Records from a data collection -
================================
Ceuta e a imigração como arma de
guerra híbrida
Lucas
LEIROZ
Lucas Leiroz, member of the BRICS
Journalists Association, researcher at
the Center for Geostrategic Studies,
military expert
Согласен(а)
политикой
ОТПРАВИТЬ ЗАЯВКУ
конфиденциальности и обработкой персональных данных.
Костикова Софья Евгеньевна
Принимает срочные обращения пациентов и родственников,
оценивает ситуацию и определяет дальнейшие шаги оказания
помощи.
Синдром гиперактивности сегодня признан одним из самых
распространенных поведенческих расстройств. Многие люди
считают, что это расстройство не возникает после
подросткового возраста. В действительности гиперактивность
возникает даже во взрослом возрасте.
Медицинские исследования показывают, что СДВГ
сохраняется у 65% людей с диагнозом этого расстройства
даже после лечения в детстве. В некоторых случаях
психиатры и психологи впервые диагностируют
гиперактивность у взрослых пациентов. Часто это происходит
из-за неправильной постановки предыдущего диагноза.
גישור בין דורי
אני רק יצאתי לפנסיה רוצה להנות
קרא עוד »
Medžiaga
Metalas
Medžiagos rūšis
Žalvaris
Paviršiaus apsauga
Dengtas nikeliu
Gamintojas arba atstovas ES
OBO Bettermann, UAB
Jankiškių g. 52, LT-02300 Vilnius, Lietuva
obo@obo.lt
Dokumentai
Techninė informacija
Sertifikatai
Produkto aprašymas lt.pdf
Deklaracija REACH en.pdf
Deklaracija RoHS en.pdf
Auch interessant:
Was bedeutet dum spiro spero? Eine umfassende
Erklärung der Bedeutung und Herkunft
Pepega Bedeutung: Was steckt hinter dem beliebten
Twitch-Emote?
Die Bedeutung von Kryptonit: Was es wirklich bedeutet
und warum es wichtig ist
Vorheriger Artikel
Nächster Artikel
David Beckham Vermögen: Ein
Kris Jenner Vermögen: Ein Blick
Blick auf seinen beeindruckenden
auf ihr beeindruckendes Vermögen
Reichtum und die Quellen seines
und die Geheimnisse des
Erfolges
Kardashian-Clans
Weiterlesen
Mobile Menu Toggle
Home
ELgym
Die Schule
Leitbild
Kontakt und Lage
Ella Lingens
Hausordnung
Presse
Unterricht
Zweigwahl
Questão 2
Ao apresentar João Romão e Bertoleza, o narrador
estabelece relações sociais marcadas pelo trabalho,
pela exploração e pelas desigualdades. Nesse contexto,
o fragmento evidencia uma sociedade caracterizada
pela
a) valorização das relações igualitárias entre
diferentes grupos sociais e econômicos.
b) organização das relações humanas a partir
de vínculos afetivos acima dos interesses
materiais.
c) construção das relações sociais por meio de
================================
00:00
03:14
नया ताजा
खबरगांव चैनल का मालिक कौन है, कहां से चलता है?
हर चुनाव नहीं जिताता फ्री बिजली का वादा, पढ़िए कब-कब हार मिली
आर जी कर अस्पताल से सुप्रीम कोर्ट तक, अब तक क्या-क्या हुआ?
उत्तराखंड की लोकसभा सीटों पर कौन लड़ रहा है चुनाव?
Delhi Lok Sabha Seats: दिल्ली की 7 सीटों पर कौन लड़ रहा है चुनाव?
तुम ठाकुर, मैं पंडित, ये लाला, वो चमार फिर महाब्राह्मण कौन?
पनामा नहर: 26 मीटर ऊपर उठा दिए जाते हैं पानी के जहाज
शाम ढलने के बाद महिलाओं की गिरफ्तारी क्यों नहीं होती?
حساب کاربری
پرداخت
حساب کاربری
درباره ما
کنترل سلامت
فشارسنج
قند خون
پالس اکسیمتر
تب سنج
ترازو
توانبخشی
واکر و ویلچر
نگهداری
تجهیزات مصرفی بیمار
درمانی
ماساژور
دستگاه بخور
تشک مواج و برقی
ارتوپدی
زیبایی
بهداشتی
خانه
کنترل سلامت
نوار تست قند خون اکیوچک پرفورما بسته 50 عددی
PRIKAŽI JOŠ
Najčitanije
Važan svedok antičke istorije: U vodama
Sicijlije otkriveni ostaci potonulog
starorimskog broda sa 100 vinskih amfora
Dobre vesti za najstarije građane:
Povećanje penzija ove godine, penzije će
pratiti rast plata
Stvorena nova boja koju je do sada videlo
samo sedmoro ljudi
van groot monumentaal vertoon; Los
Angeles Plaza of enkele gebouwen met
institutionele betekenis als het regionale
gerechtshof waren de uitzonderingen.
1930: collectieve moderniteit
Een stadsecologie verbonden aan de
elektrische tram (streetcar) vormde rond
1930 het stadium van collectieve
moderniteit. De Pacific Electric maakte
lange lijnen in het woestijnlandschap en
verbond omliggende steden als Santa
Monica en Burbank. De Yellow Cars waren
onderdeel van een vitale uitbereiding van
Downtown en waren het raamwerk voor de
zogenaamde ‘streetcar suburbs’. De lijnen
================================
Try it -
In the entries above, the lines between the one holding "samo sedmoro ljudi" and the one holding "zogenaamde ‘streetcar suburbs’. De lijnen", inclusive, are to be printed exactly as written, and those alone.

Result for this task -
samo sedmoro ljudi
van groot monumentaal vertoon; Los
Angeles Plaza of enkele gebouwen met
institutionele betekenis als het regionale
gerechtshof waren de uitzonderingen.
1930: collectieve moderniteit
Een stadsecologie verbonden aan de
elektrische tram (streetcar) vormde rond
1930 het stadium van collectieve
moderniteit. De Pacific Electric maakte
lange lijnen in het woestijnlandschap en
verbond omliggende steden als Santa
Monica en Burbank. De Yellow Cars waren
onderdeel van een vitale uitbereiding van
Downtown en waren het raamwerk voor de
zogenaamde ‘streetcar suburbs’. De lijnen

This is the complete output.